**REQUIRED ACTION A:**
Answer these questions using the passage on observation and family learning.
(i) According to the passage, what did Zachariah actually find with Mary each time he visited her?
(ii) In terms of learning opportunities, what labels does the passage give to families and to other people?
(iii) What basic condition does the passage set for making family members one's intellectual partners?

**EXTRACTED TEXT:**
————
This shows the value of the sort of observation we need to engage in for our intellectual or spiritual development. Observation is to draw intellectual or spiritual lessons from the things we see around us in the world.
The Quran says that whenever Zachariah, the guardian of Mary, used to visit her, he would find provision with her. (3:37) Some people think this provision was some kind of out of season fruit that Zachariah used to find with Mary. However, this is a mysterious interpretation of this verse. Actually, what is meant here is spiritual or intellectual food. When Zachariah used to meet Mary, they would have deep conversations about God, about spirituality, about wisdom. Thus, the above Quranic verse means that Zachariah used to find spiritual provision with Mary every time he visited her.
So, we should seek spiritual or intellectual food from the world around us, which is always available in plenty. If you see things as you should, you will discover spiritual food in everything and in every experience.
You need also to engage in intellectual exchange with others. If you study or observe things alone, it will not suffice. When two stones are rubbed against each other, it produces a third thing—sparks or fire. Similarly, when two minds are rubbed against each other, a third thing—new ideas, new wisdom, new aspects of different issues—emerges.
God has given us, on a natural basis, intellectual partners, partners for intellectual exchange, which is vital for our intellectual or spiritual growth. These partners are members of our families. Everyone has been given many opportunities by God to learn from other people. In terms of learning opportunities, our families are Team 1, and other people are Team 2. Most people learn a lot from Team 2, but not from Team 1.
Why?
This is because with members of Team 1 you spend your time going on outings, talking about food and furniture, gossiping, squabbling and so on.
But that’s not what you ought to be doing. Team 1, the family, is a great blessing from God. You should have deep intellectual exchanges with them. Make every member of your family your intellectual partner.
But what do people do? Far from making their family members their intellectual partners, they never discuss intellectual issues with them. Instead, they take them out to the movies and to waste time window-shopping in malls. They spend much of the day working so that they can earn money to fulfill the material demands of their families. They work long hours so that they can fulfill their families’ desires for luxuries. They have no other purpose in life.
This is animalistic living.
Instead of wasting your life like this, make your family members your intellectual partners. Your conversations with them should be on religious topics, on scientific topics, on academic subjects, even on the dining table. God has blessed you with a natural group in the form of your family for your intellectual development. This is a very great blessing. What a great opportunity it is! God wants to make every home a school.
To make your family members your intellectual partners, there is a basic condition. And that is simple living. If you are not ready to adopt a simple way of life, you cannot have meaningful intellectual exchange on serious subjects with members of your family. Instead, you will talk about things like newer and bigger cars, food, marriage, clothes and all sorts of absurd topics that family folks, almost without exception (and including even so-called religious people), love to talk about. In this way, these people are losing an immensely valuable opportunity for their intellectual development.
The Quran says many things which people are not able to understand because they view these things in a mysterious light. They fail to understand many deep things mentioned in the Quran because they make these things seem very mysterious.
————
**GIVEN RECORDS:**

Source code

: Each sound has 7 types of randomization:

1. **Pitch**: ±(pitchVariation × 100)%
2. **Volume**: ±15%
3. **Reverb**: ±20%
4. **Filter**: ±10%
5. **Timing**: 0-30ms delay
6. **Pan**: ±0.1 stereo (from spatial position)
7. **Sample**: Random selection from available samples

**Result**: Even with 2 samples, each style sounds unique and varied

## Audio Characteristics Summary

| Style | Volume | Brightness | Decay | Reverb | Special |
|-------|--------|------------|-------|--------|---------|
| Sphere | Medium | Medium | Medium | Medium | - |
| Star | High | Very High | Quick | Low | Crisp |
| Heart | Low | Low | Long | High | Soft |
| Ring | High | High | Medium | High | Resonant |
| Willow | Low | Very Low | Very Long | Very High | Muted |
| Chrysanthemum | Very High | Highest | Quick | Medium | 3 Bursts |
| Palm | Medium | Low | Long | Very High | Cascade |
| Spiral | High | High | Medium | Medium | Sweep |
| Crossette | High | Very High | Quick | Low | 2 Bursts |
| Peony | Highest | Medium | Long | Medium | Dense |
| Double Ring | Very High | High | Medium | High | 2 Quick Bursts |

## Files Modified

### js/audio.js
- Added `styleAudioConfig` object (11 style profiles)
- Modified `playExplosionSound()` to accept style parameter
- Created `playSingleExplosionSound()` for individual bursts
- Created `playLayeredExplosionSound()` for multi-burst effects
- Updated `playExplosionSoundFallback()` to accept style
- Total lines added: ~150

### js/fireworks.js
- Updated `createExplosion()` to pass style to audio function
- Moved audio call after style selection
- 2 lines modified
————
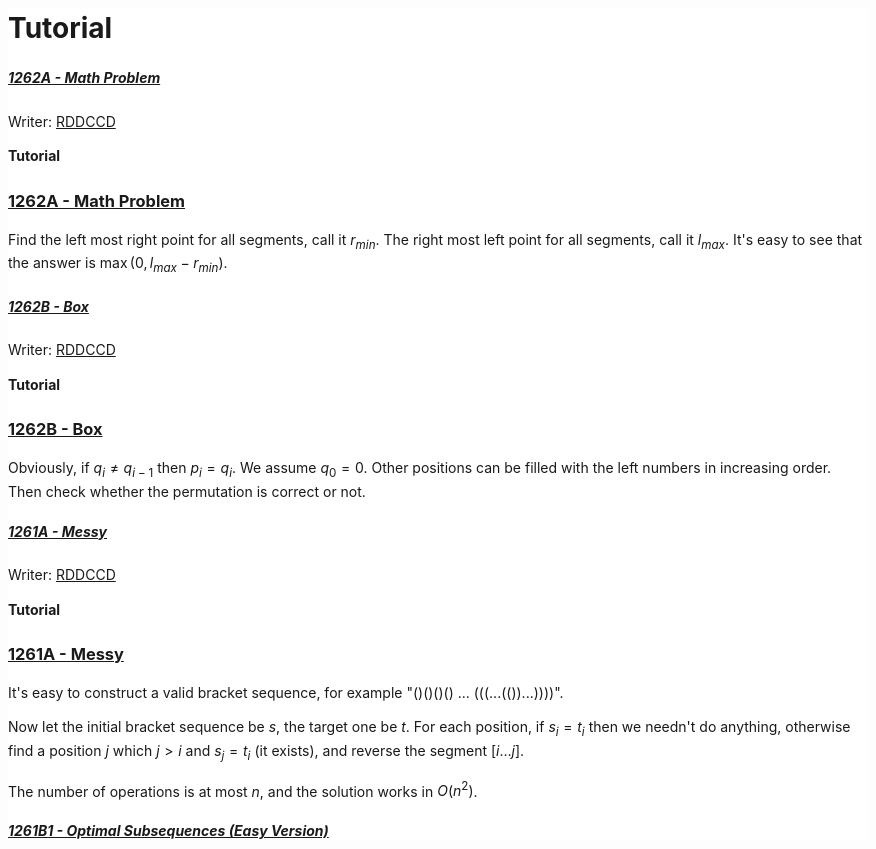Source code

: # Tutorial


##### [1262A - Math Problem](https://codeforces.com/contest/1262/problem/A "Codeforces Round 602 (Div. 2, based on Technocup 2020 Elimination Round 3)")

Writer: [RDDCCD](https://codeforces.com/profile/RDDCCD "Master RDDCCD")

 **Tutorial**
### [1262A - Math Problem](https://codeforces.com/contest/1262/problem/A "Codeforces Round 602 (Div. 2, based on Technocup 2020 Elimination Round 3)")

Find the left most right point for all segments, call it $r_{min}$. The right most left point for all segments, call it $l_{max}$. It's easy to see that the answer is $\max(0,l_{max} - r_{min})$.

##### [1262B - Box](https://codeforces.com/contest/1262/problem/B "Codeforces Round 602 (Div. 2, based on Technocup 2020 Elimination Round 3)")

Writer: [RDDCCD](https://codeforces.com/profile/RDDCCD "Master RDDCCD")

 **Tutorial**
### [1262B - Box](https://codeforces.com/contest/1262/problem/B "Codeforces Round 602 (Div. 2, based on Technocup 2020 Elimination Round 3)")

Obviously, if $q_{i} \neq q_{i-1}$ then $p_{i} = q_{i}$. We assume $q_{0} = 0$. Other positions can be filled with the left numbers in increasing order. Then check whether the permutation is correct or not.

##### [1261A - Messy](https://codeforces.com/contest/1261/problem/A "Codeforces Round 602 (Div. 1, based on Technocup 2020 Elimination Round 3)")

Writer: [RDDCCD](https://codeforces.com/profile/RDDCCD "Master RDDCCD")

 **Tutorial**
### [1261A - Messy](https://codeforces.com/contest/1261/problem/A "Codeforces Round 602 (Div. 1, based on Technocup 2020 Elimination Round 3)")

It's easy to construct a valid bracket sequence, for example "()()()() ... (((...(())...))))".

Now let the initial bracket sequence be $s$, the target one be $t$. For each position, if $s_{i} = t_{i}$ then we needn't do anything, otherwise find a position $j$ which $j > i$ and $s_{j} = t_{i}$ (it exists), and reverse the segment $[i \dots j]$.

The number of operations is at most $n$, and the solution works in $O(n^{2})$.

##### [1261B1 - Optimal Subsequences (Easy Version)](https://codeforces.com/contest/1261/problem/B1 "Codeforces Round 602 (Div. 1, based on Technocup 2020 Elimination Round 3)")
————
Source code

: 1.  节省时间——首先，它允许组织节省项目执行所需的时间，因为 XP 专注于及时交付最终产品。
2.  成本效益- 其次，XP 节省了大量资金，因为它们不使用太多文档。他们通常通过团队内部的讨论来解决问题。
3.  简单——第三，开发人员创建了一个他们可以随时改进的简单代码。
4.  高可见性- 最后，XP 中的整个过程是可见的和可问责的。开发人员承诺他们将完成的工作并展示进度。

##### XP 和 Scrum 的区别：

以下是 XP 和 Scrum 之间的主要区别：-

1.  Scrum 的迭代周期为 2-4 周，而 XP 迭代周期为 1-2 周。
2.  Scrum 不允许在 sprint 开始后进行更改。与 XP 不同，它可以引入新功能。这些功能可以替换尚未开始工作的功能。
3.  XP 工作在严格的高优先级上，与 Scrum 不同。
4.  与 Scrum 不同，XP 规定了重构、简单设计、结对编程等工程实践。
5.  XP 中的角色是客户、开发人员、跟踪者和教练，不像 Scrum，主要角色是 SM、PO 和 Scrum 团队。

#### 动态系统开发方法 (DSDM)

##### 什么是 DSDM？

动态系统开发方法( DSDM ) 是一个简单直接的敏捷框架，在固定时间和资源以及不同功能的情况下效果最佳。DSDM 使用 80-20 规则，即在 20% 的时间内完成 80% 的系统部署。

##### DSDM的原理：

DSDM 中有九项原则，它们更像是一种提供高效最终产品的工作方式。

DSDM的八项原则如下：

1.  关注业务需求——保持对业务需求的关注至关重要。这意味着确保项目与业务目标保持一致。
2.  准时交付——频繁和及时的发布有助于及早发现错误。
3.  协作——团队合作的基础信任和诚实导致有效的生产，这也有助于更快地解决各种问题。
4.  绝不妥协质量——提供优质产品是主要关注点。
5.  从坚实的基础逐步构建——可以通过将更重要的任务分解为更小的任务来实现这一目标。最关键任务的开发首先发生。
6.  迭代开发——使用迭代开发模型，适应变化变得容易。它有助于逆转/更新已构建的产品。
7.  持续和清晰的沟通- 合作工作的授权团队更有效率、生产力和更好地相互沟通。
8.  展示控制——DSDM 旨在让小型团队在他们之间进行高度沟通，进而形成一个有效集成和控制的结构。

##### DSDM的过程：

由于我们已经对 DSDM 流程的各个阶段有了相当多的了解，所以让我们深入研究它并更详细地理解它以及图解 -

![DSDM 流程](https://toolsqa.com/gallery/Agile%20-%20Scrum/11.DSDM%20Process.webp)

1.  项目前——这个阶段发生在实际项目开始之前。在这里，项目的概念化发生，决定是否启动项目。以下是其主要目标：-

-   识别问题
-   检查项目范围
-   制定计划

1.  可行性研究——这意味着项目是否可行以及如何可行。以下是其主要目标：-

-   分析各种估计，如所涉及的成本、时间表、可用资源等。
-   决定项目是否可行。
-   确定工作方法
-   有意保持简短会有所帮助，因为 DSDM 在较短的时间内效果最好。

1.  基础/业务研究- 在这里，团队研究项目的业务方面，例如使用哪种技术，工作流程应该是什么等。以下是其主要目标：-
————
**REQUIRED ACTION B:** Render the lines in the rows from the line with "## Files Modified" to the line with "- 2 lines modified" as a Markdown table with columns n and Line, numbering each line and leaving out blank lines.

**RESPONSE BOX A:**
(i) Spiritual or intellectual food (spiritual provision).
(ii) Families are Team 1, and other people are Team 2.
(iii) Simple living.

**RESPONSE BOX B:**
| n | Line |
|---|---|
| 1 | ## Files Modified |
| 2 | ### js/audio.js |
| 3 | - Added `styleAudioConfig` object (11 style profiles) |
| 4 | - Modified `playExplosionSound()` to accept style parameter |
| 5 | - Created `playSingleExplosionSound()` for individual bursts |
| 6 | - Created `playLayeredExplosionSound()` for multi-burst effects |
| 7 | - Updated `playExplosionSoundFallback()` to accept style |
| 8 | - Total lines added: ~150 |
| 9 | ### js/fireworks.js |
| 10 | - Updated `createExplosion()` to pass style to audio function |
| 11 | - Moved audio call after style selection |
| 12 | - 2 lines modified |